Rising Rents vs Home Price Appreciation: The Debate Heats Up

By SCOTT KIMBLER

Across the country, especially in urban metropolitan areas, it’s becoming as difficult to find a rental property as it is to buy a home.

“It’s just going to keep happening,” said economist Roy Black of Emory University’s Goizueta Business School. “It is the perfect storm: Supply chain issues, inflation, gas prices going up. It is everything happening from different angles. The middle class, even the upper middle class, is being squeezed. Prices are squeezing the people whose salaries are not increasing at the pace of the cost of living. About the only thing people can do is bargain-hunt until they find something or move farther and farther out where the rents are cheaper.”

Elizbeth Rose with Mortgage 300 in Dallas, Texas agrees with Black that supply and demand is the force behind the current market. She says there aren’t many signs of prices leveling in the short term.

“Apartmentlist.com put out a recent report that shows rents are rising year over year (December 2020 to December 2021) at just over 17 percent, while home appreciation prices are just over 18 percent,” Rose said. “They are tracking pretty much together. Both can point to a lack of inventory and lack of availability. We have a lack of multiunit housing for people wanting to rent, just like we have a shortage of single-family houses for people wanting to buy.”

“The only good news I can give you is the only thing certain in the real estate market is it is going to change,” Black said. “Just ten years ago, you could buy a house in Clayton County, Georgia for $15,000. For $25,000, you could buy something really nice. Today, that is not even a down payment. The supply of houses will change. It’s going to take a few years to get caught up. Homebuilders will build as fast as they can, and it will change.”
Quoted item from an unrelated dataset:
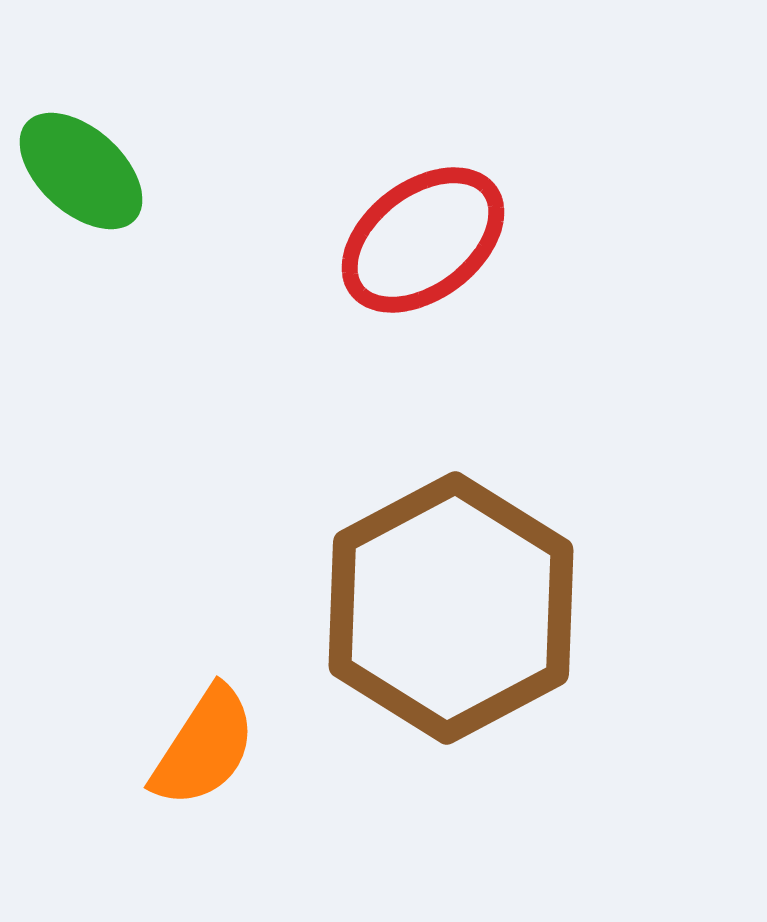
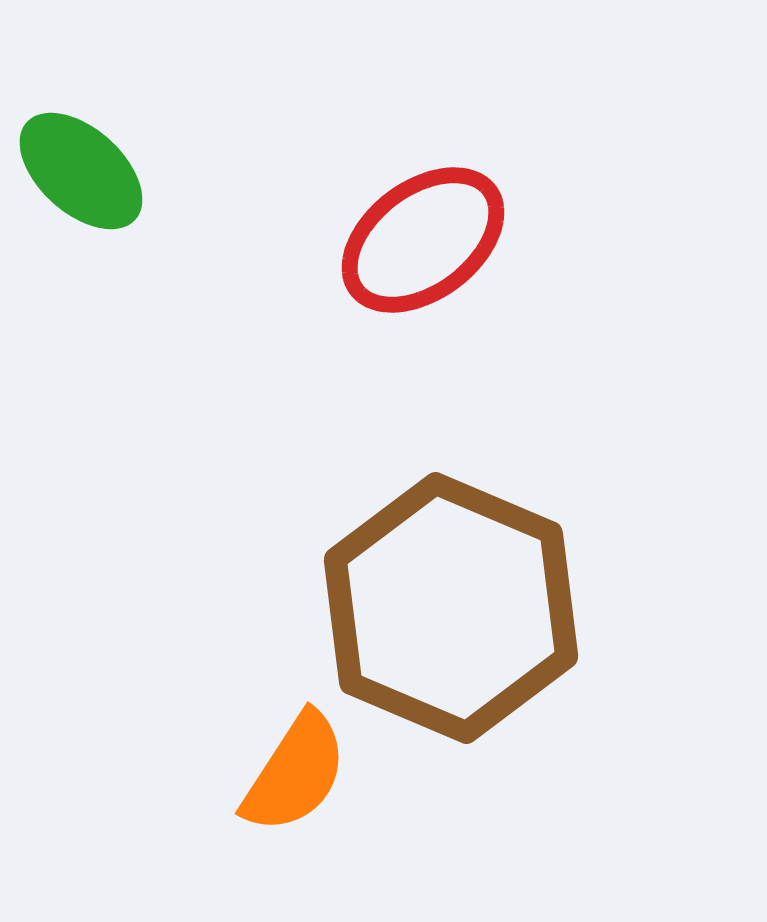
brown hexagon: rotated 9 degrees counterclockwise
orange semicircle: moved 91 px right, 26 px down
The Fed says it will raise interest rates starting in March, but housing experts question whether that will have significant impacts on the housing market.

“Anytime you get even a quarter-point or half a point uptick in the [mortgage rate] market, you are squeezing out some people who are at the margin of being able to afford a house,” Black says. “When I bought my first house in 1976, we were paying 8.5 percent interest and we thought that was a bargain. By 1981, interest rates were up around 15 percent. We wanted to move but waited till interest rates were down to 11.5 percent before we bought again in 1985. So, the rise in interest rates is not as bad as the rise in housing costs.”

He says the Fed’s attempt to cool inflation by raising interest rates will not only have little effect on someone’s ability to buy, but will also seem a little scary to potential buyers because of the principle of “recency bias.”

Recency bias is a cognitive bias that favors recent events over historic ones. A memory bias, recency bias gives “greater importance to the most recent event”, such as the final lawyer’s closing argument a jury hears before being dismissed to deliberate.

“One estimate is the Fed will raise interest rates seven times in the next two years,” Black said. “That is still going to be historically low interest rates. It is just that people aren’t used to those interest rates. Usually, we are down around 2 percent or 3 percent. It will seem like an enormous amount, but historically it’s just not. I think we’d be better off with a glut of houses and high interest rates than with low interest rates and a tight market for housing.”

Renters are feeling the crunch, too.

“I’ve heard people who have been moving from one apartment complex to another or moving from out of state to our area that it is becoming more difficult to rent,” said Rose. “They are going and looking at apartments and putting in applications and finding those guidelines have become very tight. In some cases, tighter than a mortgage. There have been some cases if your credit shows a bankruptcy, that sometimes can be five or six years removed and they are just saying ‘No.’ Meanwhile, you can get a mortgage, in some cases, two years out from bankruptcy. Also, people are having to produce pay stubs, they have to qualify for their monthly payment versus percentage of income. So, you are having to qualify to pay rent.”

Rose adds the shortage in housing is also being fed by private investment firms that are tightening the squeeze even more.

“There’s a lot of major players out there that are buying up properties and are paying cash,” Rose said. “Those are not individuals. So, you have more and more corporations that are buying up homes, paying cash, and holding onto them. Personally, I feel like they are kind of stealing an opportunity out from under an individual. But they are turning those properties into rentals. So, are we going to become a country of renters? I certainly hope not, but the trend is there.”